Ни одно предложение не могло быть более кстати. Когда сестры вышли из комнаты, мистер Талливер вздохнул с облегчением: ну и надоели ему эти женщины — хуже мух. Одним из наибольших удовольствий мистер Талливер полагал беседу с мистером Дином, но тот был настолько занят, что видеться им удавалось очень редко. Мистер Талливер считал мистера Дина самым «смыслящим» из своих знакомых, к тому же тот обладал бойким и злым языком, чего так недоставало самому мистеру Талливеру, у которого любовь к острому словцу не находила себе членораздельного выражения. И теперь, когда женщины ушли, они могли наконец завести серьезный разговор, не опасаясь, что их прервут из-за каких-нибудь пустяков. Они могли обменяться мнениями насчет герцога Веллингтона, позиция которого в католическом вопросе показала его в совершенно новом свете, и выразить снос презрение к тому, как он вел себя во время битвы при Ватерлоо, которую он ни за что бы не выиграл, если бы в его распоряжении не было многочисленной английской армии, не говоря уже о Блюхере и пруссаках, подоспевших, как слышал мистер Талливер от весьма осведомленного человека, в самый последний момент. Тут, правда, между ними возникло небольшое разногласие, ибо мистер Дин заметил, что не склонен слишком доверять пруссакам — форма их морских судов и неудовлетворительный характер сделок с данцигскими пивоварами заставляют его придерживаться весьма низкого мнения о пруссаках вообще. Потерпев поражение в этом вопросе, мистер Талливер принялся сетовать на то, что не бывать уже стране такой, какой она была когда-то; однако мистер Дин, связанный с фирмой, доходы которой с каждым годом росли, естественно, не так мрачно смотрел на будущее и привел несколько примеров насчет состояния экспорта, в частности экспорта кож и технического цинка, которые несколько успокоили страхи мистера Талливера и отодвинули в более отдаленное будущее те времена, когда страна окончательно станет добычей папистов и радикалов и честным людям трудно будет пробиться в жизни.

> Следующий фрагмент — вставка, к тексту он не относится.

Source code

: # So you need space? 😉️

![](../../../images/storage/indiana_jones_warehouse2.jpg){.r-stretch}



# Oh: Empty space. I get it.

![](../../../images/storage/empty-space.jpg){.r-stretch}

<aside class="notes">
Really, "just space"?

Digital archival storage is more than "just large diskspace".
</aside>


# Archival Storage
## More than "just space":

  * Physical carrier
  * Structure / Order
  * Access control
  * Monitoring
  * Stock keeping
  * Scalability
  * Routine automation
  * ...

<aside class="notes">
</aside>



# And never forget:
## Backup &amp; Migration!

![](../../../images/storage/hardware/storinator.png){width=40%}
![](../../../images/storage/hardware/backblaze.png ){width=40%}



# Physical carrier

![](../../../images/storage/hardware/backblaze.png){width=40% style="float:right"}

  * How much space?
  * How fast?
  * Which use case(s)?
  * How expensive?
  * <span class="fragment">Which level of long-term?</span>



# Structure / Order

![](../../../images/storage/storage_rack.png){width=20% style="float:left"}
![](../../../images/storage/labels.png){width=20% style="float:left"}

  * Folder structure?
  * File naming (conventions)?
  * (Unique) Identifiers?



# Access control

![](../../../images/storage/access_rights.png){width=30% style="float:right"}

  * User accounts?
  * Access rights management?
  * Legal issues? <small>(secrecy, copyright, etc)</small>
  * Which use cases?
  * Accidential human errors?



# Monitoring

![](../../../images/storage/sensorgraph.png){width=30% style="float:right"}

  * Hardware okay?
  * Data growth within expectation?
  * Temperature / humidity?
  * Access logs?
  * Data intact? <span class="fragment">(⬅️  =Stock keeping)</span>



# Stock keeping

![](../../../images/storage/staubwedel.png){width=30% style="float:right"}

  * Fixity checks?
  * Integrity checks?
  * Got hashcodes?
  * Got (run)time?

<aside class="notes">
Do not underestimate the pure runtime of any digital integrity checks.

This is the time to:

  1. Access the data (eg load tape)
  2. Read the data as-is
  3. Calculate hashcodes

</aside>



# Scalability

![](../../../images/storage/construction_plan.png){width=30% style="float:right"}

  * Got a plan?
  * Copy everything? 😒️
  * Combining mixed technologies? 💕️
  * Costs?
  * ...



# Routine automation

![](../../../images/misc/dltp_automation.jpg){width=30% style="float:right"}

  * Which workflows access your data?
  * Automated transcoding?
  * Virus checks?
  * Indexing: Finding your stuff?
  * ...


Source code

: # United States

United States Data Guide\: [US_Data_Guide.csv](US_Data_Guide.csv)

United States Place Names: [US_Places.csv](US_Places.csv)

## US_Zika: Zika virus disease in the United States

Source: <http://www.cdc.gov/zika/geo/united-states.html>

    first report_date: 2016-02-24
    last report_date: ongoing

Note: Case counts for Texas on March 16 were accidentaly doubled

Дядюшка Пуллет сидел и, помаргивая глазками, слушал, как они обсуждают эти высокие материи. Сам он в политике ничего не смыслил, считая, что тут нужен особый талант, но, судя по тому, что они говорили, этот герцог Веллингтон совсем не подходил для своего поста.

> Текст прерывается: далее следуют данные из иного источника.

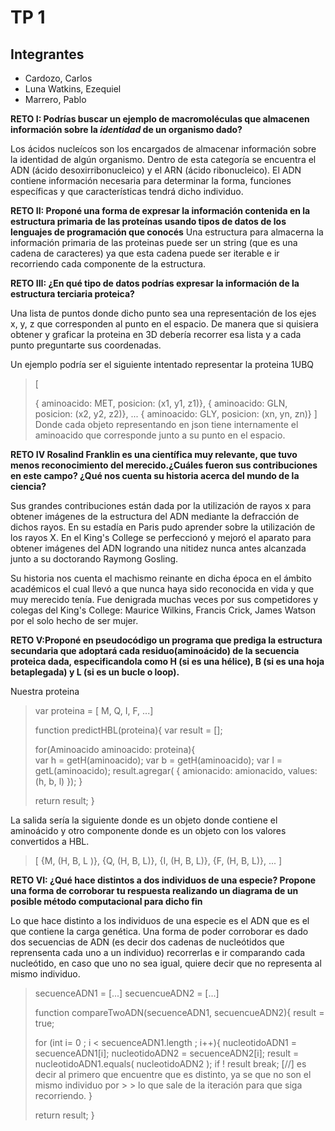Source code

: # TP 1

## Integrantes
* Cardozo, Carlos
* Luna Watkins, Ezequiel
* Marrero, Pablo

**RETO I: Podrías buscar un ejemplo de macromoléculas que almacenen información sobre la _identidad_ de un organismo dado?**

Los ácidos nucleícos son los encargados de almacenar información sobre la identidad de algún organismo. Dentro de esta categoría se encuentra el ADN (ácido desoxirribonucleico) y el ARN (ácido ribonucleico).
El ADN contiene información necesaria para determinar la forma, funciones específicas y que características tendrá dicho individuo.

**RETO II: Proponé una forma de expresar la información contenida en la estructura primaria de las proteínas usando tipos de datos de los lenguajes de programación que conocés**
Una estructura para almacerna la información primaria de las proteinas puede ser un string (que es una cadena de caracteres) ya que esta cadena puede ser iterable e ir recorriendo cada componente de la estructura.

**RETO III: ¿En qué tipo de datos podrías expresar la información de la estructura terciaria proteica?**

Una lista de puntos donde dicho punto sea una representación de los ejes x, y, z que corresponden al punto en el espacio.
De manera que si quisiera obtener y graficar la proteina en 3D debería recorrer esa lista y a cada punto preguntarte sus coordenadas.

Un ejemplo podría ser el siguiente intentado representar la proteina 1UBQ 
> 
> [ 
>
> 	{ aminoacido: MET, posicion: (x1, y1, z1)}, 
> 	{ aminoacido: GLN, posicion: (x2, y2, z2)}, 
> 	...
> 	{ aminoacido: GLY, posicion: (xn, yn, zn)} 
> ] 
Donde cada objeto representando en json tiene internamente el aminoacido que corresponde junto a su punto en el espacio.

**RETO IV Rosalind Franklin es una científica muy relevante, que tuvo menos reconocimiento del merecido.¿Cuáles fueron sus contribuciones en este campo? ¿Qué nos cuenta su historia acerca del mundo de la ciencia?**

Sus grandes contribuciones están dada por la utilización de rayos x para obtener imágenes de la estructura del ADN mediante la defracción de dichos rayos.
En su estadía en Paris pudo aprender sobre la utilización de los rayos X. 
En el King's College se perfeccionó y mejoró el aparato para obtener imágenes del ADN logrando una nitidez nunca antes alcanzada junto a su doctorando Raymong Gosling.

Su historia nos cuenta el machismo reinante en dicha época en el ámbito académicos el cual llevó a que nunca haya sido reconocida en vida y que muy merecido tenía.
Fue denigrada muchas veces por sus competidores y colegas del King's College: Maurice Wilkins, Francis Crick, James Watson por el solo hecho de ser mujer.

**RETO V:Proponé en pseudocódigo un programa que prediga la estructura secundaria que adoptará cada residuo(aminoácido) de la secuencia proteica dada, especificandola como H (si es una hélice), B (si es una hoja betaplegada) y L (si es un bucle o loop).**

Nuestra proteina
> 
> var proteina = [ M, Q, I, F, ...]
> 
> function predictHBL(proteina){
> 	var result = [];
> 
> 	for(Aminoacido aminoacido: proteina){	
> 		var h = getH(aminoacido);
> 		var b = getH(aminoacido);
> 		var l = getL(aminoacido);
> 		result.agregar( { amionacido: amionacido, values: (h, b, l)  });
> 	}
> 
> 	return result;
> }
> 

La salida sería la siguiente donde es un objeto donde contiene el aminoácido y otro componente donde es un objeto con los valores convertidos a HBL.
> [
> 	{M, (H, B, L )},
> 	{Q, (H, B, L)},
> 	{I, (H, B, L)},
> 	{F, (H, B, L)},
> 	...
> ]


**RETO VI: ¿Qué hace distintos a dos individuos de una especie? Propone una forma de corroborar tu respuesta realizando un diagrama de un posible método computacional para dicho fin**

Lo que hace distinto a los individuos de una especie es el ADN que es el que contiene la carga genética.
Una forma de poder corroborar es dado dos secuencias de ADN (es decir dos cadenas de nucleótidos que reprensenta cada uno a un individuo) recorrerlas e ir comparando cada nucleótido, en caso que uno no sea igual, quiere decir que no representa al mismo individuo.
> 
> secuenceADN1 = [...]
> secuencueADN2 = [...]
> 
> function compareTwoADN(secuenceADN1, secuencueADN2){
> 	result = true;
> 
> 	for (int i= 0 ; i < secuenceADN1.length ; i++){
> 		nucleotidoADN1 = secuenceADN1[i];
> 		nucleotidoADN2 = secuenceADN2[i];
> 		result = nucleotidoADN1.equals( nucleotidoADN2 );
> 		if ! result break;  [//] es decir al primero que encuentre que es distinto, ya se que no son el mismo individuo por > >  lo que sale de la iteración para que siga recorriendo.
> 	}
> 
> 	return result;
> }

Глава VIII МИСТЕР ТАЛЛИВЕР ПРОЯВЛЯЕТ СЛАБОСТЬ

— А что, ежели сестрица Глегг потребует обратно свои деньги?.. Тебе будет не так легко раздобыть сейчас пятьсот фунтов, — сказала в тот вечер миссис Талливер своему супругу, перебирая в памяти все события этого горестного дня.

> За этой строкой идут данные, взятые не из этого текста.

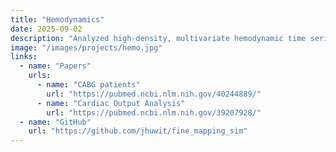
 ```yaml
---
title: "Hemodynamics"
date: 2025-09-02
description: "Analyzed high-density, multivariate hemodynamic time series data to model risk of acute kidney injury (AKI) among cardiac surgery patients"
image: "/images/projects/hemo.jpg"
links:
  - name: "Papers"
    urls:
      - name: "CABG patients"
        url: "https://pubmed.ncbi.nlm.nih.gov/40244889/"
      - name: "Cardiac Output Analysis"
        url: "https://pubmed.ncbi.nlm.nih.gov/39207928/"
  - name: "GitHub"
    url: "https://github.com/jhuwit/fine_mapping_sim"
---
```

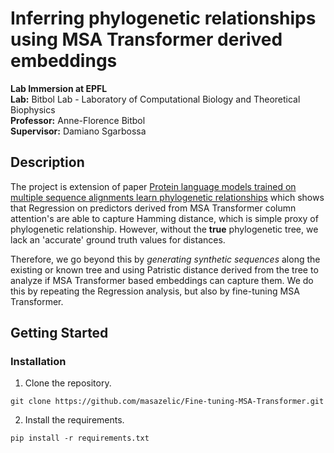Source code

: # Inferring phylogenetic relationships using MSA Transformer derived embeddings

**Lab Immersion at EPFL**  
**Lab:** Bitbol Lab - Laboratory of Computational Biology and Theoretical Biophysics  
**Professor:** Anne-Florence Bitbol  
**Supervisor:** Damiano Sgarbossa  

## Description

The project is extension of paper [Protein language models trained on multiple sequence alignments learn phylogenetic relationships](https://doi.org/10.1038/s41467-022-34032-y) which shows that Regression on predictors derived from MSA Transformer column attention's are able to capture Hamming distance, which is simple proxy of phylogenetic relationship. However, without the **true** phylogenetic tree, we lack an 'accurate' ground truth values for distances.  

Therefore, we go beyond this by *generating synthetic sequences* along the existing or known tree and using Patristic distance derived from the tree to analyze if MSA Transformer based embeddings can capture them. We do this by repeating the Regression analysis, but also by fine-tuning MSA Transformer. 

## Getting Started

### Installation

1. Clone the repository. 
```
git clone https://github.com/masazelic/Fine-tuning-MSA-Transformer.git
```

2. Install the requirements. 
```
pip install -r requirements.txt
```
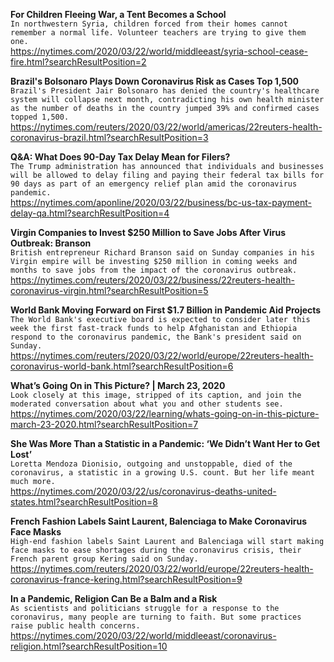 **For Children Fleeing War, a Tent Becomes a School**\
`In northwestern Syria, children forced from their homes cannot remember a normal life. Volunteer teachers are trying to give them one.`\
https://nytimes.com/2020/03/22/world/middleeast/syria-school-cease-fire.html?searchResultPosition=2

**Brazil's Bolsonaro Plays Down Coronavirus Risk as Cases Top 1,500**\
`Brazil's President Jair Bolsonaro has denied the country's healthcare system will collapse next month, contradicting his own health minister as the number of deaths in the country jumped 39% and confirmed cases topped 1,500.`\
https://nytimes.com/reuters/2020/03/22/world/americas/22reuters-health-coronavirus-brazil.html?searchResultPosition=3

**Q&A: What Does 90-Day Tax Delay Mean for Filers?**\
`The Trump administration has announced that individuals and businesses will be allowed to delay filing and paying their federal tax bills for 90 days as part of an emergency relief plan amid the coronavirus pandemic. `\
https://nytimes.com/aponline/2020/03/22/business/bc-us-tax-payment-delay-qa.html?searchResultPosition=4

**Virgin Companies to Invest $250 Million to Save Jobs After Virus Outbreak: Branson**\
`British entrepreneur Richard Branson said on Sunday companies in his Virgin empire will be investing $250 million in coming weeks and months to save jobs from the impact of the coronavirus outbreak. `\
https://nytimes.com/reuters/2020/03/22/business/22reuters-health-coronavirus-virgin.html?searchResultPosition=5

**World Bank Moving Forward on First $1.7 Billion in Pandemic Aid Projects**\
`The World Bank's executive board is expected to consider later this week the first fast-track funds to help Afghanistan and Ethiopia respond to the coronavirus pandemic, the Bank's president said on Sunday.`\
https://nytimes.com/reuters/2020/03/22/world/europe/22reuters-health-coronavirus-world-bank.html?searchResultPosition=6

**What’s Going On in This Picture? | March 23, 2020**\
`Look closely at this image, stripped of its caption, and join the moderated conversation about what you and other students see.`\
https://nytimes.com/2020/03/22/learning/whats-going-on-in-this-picture-march-23-2020.html?searchResultPosition=7

**She Was More Than a Statistic in a Pandemic: ‘We Didn’t Want Her to Get Lost’**\
`Loretta Mendoza Dionisio, outgoing and unstoppable, died of the coronavirus, a statistic in a growing U.S. count. But her life meant much more.`\
https://nytimes.com/2020/03/22/us/coronavirus-deaths-united-states.html?searchResultPosition=8

**French Fashion Labels Saint Laurent, Balenciaga to Make Coronavirus Face Masks**\
`High-end fashion labels Saint Laurent and Balenciaga will start making face masks to ease shortages during the coronavirus crisis, their French parent group Kering said on Sunday. `\
https://nytimes.com/reuters/2020/03/22/world/europe/22reuters-health-coronavirus-france-kering.html?searchResultPosition=9

**In a Pandemic, Religion Can Be a Balm and a Risk**\
`As scientists and politicians struggle for a response to the coronavirus, many people are turning to faith. But some practices raise public health concerns.`\
https://nytimes.com/2020/03/22/world/middleeast/coronavirus-religion.html?searchResultPosition=10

Миссис Талливер прожила с мужем тринадцать лет, однако в полной неприкосновенности сохранила с первых дней супружеской жизни способность говорить вещи, которые побуждали его делать как раз обратное тому, что ей хотелось. Удивительно, как некоторые умы ухитряются не потерять своей первозданной свежести; так золотая рыбка, дожив до самого преклонного возраста, по-видимому, продолжает питать юношескую иллюзию, что она может проплыть прямо сквозь стенку аквариума. Миссис Талливер была милой рыбкой этого рода и в течение тринадцати лет, натыкаясь лбом на одну и ту же стенку, каждый раз снова пыталась прошибить ее все с тем же рвением.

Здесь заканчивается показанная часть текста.